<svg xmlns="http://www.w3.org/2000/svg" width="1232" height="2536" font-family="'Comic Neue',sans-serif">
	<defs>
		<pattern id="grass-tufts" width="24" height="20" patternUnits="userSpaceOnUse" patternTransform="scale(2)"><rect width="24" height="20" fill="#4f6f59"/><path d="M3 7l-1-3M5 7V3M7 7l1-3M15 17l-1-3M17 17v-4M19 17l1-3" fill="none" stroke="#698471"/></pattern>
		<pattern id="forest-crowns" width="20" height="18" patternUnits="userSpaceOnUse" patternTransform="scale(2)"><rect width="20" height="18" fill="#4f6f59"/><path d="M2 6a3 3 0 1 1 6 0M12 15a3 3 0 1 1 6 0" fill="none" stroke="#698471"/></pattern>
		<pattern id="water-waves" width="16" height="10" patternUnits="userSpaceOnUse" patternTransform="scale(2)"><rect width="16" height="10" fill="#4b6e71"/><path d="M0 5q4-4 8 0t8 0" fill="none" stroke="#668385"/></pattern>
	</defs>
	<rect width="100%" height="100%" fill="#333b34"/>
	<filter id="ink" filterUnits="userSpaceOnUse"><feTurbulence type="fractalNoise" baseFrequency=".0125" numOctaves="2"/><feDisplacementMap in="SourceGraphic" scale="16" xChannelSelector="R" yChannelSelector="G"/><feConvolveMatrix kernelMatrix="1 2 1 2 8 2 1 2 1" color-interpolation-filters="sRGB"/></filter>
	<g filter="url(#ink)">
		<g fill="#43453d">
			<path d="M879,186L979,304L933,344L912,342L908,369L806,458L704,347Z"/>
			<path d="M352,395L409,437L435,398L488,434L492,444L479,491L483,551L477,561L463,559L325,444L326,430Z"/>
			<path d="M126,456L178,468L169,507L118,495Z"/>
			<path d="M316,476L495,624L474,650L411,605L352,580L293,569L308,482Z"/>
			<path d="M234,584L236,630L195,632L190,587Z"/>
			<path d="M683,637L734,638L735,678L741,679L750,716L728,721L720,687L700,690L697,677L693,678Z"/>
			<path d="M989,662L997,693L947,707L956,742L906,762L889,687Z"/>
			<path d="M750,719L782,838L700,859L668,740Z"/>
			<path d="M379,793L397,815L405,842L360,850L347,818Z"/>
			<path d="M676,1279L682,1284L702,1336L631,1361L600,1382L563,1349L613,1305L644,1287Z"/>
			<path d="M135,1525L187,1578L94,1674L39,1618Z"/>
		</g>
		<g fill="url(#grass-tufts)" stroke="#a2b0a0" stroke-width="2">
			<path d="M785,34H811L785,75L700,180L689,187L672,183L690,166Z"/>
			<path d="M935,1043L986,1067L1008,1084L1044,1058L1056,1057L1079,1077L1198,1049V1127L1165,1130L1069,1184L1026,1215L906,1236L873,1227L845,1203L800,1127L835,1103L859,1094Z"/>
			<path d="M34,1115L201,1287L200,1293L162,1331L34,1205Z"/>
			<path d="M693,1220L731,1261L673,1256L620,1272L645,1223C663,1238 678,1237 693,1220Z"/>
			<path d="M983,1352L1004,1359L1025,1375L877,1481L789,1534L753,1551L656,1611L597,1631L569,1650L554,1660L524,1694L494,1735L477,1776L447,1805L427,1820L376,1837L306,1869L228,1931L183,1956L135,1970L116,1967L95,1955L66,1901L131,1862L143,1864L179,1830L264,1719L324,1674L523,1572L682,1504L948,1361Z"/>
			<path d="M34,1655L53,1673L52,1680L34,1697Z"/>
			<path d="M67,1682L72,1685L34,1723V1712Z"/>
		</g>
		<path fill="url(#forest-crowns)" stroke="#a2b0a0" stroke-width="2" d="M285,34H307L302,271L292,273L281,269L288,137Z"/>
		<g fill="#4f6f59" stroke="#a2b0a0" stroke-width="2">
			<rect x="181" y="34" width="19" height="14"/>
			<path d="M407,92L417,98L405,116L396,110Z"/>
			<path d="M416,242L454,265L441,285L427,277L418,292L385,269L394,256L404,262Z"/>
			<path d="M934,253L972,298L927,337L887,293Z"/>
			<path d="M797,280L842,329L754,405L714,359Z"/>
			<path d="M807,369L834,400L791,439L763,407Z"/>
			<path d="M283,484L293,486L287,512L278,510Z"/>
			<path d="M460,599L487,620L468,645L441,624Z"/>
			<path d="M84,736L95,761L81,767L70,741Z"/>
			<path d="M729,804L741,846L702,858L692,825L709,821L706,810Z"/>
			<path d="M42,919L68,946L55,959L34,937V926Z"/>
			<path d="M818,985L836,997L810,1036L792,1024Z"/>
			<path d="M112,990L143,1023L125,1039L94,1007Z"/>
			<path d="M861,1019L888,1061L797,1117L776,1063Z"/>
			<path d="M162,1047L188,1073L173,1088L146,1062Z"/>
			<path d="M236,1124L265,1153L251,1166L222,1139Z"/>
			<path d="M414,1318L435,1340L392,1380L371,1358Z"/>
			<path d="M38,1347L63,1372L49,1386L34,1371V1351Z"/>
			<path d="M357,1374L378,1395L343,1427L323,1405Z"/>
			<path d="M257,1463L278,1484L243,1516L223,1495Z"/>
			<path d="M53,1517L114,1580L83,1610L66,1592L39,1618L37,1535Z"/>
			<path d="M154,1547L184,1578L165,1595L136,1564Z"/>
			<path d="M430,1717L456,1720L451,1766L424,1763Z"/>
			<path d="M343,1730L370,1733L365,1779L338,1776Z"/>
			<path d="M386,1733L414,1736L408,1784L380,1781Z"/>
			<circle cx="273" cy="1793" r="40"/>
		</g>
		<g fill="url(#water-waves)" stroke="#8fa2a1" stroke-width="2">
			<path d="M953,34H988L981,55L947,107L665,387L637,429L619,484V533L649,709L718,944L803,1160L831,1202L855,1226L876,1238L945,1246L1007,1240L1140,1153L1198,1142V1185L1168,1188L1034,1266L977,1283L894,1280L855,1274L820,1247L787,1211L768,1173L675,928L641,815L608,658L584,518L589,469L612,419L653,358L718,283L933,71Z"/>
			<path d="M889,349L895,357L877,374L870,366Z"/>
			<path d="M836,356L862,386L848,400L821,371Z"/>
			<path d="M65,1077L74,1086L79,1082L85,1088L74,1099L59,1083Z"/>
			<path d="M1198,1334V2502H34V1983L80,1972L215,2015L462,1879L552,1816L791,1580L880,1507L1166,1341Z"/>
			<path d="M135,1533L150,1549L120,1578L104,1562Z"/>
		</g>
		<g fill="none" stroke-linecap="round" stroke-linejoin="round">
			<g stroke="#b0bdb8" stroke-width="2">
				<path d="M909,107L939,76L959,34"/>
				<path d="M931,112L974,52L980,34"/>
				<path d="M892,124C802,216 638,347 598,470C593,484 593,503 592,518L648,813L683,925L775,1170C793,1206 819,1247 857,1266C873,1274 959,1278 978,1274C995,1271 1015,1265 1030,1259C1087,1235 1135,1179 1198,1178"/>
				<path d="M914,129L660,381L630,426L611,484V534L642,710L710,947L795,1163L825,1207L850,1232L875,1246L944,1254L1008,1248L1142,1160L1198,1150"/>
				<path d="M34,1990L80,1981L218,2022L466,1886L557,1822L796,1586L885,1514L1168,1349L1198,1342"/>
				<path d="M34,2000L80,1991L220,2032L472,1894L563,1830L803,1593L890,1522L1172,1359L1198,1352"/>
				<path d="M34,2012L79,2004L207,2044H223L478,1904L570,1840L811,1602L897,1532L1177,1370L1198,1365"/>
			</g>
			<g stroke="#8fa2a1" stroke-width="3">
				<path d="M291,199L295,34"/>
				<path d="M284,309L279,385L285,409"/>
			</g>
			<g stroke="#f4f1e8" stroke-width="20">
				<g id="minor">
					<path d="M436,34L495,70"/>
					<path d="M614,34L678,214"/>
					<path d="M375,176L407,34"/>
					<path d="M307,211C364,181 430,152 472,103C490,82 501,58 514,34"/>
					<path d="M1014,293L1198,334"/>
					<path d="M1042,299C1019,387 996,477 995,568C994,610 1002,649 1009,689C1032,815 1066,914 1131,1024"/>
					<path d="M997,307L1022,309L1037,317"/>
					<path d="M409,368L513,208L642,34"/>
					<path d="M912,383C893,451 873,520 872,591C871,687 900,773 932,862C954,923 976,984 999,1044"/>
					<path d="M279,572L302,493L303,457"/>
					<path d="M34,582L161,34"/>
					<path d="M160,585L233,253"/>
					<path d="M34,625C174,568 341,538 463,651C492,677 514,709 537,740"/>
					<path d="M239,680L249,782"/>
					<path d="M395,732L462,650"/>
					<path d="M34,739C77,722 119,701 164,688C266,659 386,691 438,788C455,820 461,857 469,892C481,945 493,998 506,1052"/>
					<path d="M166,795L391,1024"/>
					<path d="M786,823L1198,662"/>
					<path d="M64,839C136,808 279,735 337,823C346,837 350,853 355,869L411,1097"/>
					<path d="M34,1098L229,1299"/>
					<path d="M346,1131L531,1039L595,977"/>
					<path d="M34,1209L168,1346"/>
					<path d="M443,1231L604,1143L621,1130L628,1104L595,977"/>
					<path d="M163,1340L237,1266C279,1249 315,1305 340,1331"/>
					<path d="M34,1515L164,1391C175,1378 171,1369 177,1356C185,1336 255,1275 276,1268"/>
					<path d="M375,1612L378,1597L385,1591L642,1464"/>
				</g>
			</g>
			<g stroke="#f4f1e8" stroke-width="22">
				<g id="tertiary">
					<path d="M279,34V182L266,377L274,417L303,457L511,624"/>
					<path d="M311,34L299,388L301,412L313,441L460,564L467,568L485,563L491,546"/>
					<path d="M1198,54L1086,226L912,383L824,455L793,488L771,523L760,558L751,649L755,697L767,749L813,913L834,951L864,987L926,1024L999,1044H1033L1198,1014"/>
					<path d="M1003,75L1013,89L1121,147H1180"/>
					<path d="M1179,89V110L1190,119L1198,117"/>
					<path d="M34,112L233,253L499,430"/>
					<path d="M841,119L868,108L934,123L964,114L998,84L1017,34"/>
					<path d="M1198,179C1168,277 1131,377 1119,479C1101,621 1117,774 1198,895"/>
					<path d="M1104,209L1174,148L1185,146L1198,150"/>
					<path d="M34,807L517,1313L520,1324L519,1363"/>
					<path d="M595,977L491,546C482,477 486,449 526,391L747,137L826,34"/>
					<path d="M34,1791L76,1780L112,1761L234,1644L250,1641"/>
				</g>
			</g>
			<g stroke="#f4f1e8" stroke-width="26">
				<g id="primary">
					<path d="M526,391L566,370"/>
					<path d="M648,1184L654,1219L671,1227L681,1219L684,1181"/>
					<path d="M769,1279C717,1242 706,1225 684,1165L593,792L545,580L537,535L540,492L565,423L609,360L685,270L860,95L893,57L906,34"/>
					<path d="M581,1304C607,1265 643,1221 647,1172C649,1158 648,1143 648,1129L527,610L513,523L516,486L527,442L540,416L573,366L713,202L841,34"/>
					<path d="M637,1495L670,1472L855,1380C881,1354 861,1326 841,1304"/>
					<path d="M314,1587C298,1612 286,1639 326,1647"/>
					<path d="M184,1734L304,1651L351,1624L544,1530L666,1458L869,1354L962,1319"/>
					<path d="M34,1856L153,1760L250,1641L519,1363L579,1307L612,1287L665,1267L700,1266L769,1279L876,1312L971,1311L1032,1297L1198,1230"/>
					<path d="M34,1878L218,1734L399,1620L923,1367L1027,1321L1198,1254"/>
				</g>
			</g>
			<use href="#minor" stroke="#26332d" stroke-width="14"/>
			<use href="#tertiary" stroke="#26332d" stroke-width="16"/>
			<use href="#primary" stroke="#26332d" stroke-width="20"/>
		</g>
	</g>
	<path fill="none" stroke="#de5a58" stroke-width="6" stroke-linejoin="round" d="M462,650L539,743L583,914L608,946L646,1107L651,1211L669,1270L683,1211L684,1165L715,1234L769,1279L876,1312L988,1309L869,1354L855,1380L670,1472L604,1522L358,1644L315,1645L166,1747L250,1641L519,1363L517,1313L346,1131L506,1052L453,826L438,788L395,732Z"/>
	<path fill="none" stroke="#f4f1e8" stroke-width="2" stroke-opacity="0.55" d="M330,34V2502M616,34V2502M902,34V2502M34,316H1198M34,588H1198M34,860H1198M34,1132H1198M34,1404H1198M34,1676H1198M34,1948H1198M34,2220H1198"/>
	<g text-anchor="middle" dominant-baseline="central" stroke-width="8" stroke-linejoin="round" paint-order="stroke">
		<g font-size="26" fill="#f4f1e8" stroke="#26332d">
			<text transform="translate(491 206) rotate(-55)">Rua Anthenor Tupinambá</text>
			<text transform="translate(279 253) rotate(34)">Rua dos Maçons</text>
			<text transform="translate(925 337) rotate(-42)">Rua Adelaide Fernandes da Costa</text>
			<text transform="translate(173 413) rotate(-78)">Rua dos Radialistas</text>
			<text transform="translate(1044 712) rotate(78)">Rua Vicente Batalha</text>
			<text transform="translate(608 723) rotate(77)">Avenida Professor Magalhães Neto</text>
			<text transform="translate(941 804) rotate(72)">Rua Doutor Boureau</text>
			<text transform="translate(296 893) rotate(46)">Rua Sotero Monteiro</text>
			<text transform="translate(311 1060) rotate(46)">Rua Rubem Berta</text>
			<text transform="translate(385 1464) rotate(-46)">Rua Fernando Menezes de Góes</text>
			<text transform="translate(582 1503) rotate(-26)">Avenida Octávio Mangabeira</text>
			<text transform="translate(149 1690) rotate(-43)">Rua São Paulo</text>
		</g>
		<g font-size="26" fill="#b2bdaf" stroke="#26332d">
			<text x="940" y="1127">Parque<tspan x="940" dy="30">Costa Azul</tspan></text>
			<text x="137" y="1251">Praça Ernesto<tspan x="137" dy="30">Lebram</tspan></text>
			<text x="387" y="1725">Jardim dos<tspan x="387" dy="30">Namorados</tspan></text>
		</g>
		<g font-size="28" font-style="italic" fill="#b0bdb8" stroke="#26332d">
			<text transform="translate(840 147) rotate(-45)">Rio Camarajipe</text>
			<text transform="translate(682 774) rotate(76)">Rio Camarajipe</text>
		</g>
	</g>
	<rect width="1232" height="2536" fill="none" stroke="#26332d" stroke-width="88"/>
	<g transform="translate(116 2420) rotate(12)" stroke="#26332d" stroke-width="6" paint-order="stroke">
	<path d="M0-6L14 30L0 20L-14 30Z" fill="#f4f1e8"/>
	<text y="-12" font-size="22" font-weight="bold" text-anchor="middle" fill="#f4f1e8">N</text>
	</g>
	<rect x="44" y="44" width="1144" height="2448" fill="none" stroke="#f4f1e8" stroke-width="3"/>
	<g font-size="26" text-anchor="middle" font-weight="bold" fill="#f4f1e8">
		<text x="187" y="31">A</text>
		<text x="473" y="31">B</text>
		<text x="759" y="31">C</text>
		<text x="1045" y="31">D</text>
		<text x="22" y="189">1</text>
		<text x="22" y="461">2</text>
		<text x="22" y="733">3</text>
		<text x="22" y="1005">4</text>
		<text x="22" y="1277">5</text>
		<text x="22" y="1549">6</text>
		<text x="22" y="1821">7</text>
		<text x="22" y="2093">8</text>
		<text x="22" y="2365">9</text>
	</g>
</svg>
·····
# Instructions to follow
Pull every line containing "filter" out of the entries.

# Task output
	<filter id="ink" filterUnits="userSpaceOnUse"><feTurbulence type="fractalNoise" baseFrequency=".0125" numOctaves="2"/><feDisplacementMap in="SourceGraphic" scale="16" xChannelSelector="R" yChannelSelector="G"/><feConvolveMatrix kernelMatrix="1 2 1 2 8 2 1 2 1" color-interpolation-filters="sRGB"/></filter>
	<g filter="url(#ink)">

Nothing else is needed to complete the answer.